What you will do:
Copy the listing below word for word, from the line with "Monday, 1:35 AM: which" up to and including the line with "the 4 AM line.".

Recorded information:
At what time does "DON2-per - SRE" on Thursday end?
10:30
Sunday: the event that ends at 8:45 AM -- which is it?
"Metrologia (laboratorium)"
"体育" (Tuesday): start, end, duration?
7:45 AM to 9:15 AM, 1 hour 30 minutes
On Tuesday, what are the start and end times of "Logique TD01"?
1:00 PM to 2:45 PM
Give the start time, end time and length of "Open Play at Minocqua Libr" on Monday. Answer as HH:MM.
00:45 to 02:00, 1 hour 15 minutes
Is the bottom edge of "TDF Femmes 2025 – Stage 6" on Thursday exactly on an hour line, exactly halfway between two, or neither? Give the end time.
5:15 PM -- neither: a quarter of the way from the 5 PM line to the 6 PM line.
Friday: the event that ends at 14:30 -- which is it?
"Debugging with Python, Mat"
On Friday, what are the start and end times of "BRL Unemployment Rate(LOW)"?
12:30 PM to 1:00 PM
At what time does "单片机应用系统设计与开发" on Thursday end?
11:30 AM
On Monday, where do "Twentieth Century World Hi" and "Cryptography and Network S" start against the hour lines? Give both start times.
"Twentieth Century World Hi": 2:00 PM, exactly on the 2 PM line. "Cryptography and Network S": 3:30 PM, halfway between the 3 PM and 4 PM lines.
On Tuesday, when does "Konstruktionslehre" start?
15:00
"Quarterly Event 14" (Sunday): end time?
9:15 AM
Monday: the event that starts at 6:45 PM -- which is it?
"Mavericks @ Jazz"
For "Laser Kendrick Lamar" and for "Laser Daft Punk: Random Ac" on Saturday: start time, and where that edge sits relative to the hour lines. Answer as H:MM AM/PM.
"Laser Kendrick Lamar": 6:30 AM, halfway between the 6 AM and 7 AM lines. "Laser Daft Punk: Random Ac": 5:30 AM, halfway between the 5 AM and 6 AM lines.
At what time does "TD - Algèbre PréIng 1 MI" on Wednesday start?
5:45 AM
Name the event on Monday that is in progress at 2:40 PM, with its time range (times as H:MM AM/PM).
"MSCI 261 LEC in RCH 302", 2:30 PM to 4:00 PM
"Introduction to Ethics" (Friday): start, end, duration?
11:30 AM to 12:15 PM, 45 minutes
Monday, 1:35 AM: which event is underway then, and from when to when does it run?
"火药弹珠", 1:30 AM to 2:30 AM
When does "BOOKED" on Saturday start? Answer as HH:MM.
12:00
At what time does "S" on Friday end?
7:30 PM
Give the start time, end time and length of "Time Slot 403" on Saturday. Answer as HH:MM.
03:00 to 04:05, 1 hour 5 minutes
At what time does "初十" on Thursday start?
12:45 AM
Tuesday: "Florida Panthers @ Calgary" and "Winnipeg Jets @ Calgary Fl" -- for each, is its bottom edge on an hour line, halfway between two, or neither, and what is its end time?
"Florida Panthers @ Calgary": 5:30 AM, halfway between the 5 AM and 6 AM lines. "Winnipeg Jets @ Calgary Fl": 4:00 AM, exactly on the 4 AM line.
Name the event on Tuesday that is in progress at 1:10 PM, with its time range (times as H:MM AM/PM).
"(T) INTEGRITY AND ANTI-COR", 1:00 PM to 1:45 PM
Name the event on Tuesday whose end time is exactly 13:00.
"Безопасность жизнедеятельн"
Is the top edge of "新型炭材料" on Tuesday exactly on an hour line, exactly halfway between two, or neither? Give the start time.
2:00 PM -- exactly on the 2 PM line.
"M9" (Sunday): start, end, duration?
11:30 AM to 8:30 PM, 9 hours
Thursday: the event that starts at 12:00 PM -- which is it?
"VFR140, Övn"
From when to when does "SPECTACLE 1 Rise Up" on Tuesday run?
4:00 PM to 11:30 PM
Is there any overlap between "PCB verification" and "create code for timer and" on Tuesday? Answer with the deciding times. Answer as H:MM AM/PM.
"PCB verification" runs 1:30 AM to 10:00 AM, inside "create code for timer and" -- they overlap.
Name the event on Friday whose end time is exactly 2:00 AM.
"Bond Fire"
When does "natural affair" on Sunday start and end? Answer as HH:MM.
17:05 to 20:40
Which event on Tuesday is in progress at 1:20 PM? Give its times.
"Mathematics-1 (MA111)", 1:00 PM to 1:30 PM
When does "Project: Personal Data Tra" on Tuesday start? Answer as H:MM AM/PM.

Worked answer:
Monday, 1:35 AM: which event is underway then, and from when to when does it run?
"火药弹珠", 1:30 AM to 2:30 AM
When does "BOOKED" on Saturday start? Answer as HH:MM.
12:00
At what time does "S" on Friday end?
7:30 PM
Give the start time, end time and length of "Time Slot 403" on Saturday. Answer as HH:MM.
03:00 to 04:05, 1 hour 5 minutes
At what time does "初十" on Thursday start?
12:45 AM
Tuesday: "Florida Panthers @ Calgary" and "Winnipeg Jets @ Calgary Fl" -- for each, is its bottom edge on an hour line, halfway between two, or neither, and what is its end time?
"Florida Panthers @ Calgary": 5:30 AM, halfway between the 5 AM and 6 AM lines. "Winnipeg Jets @ Calgary Fl": 4:00 AM, exactly on the 4 AM line.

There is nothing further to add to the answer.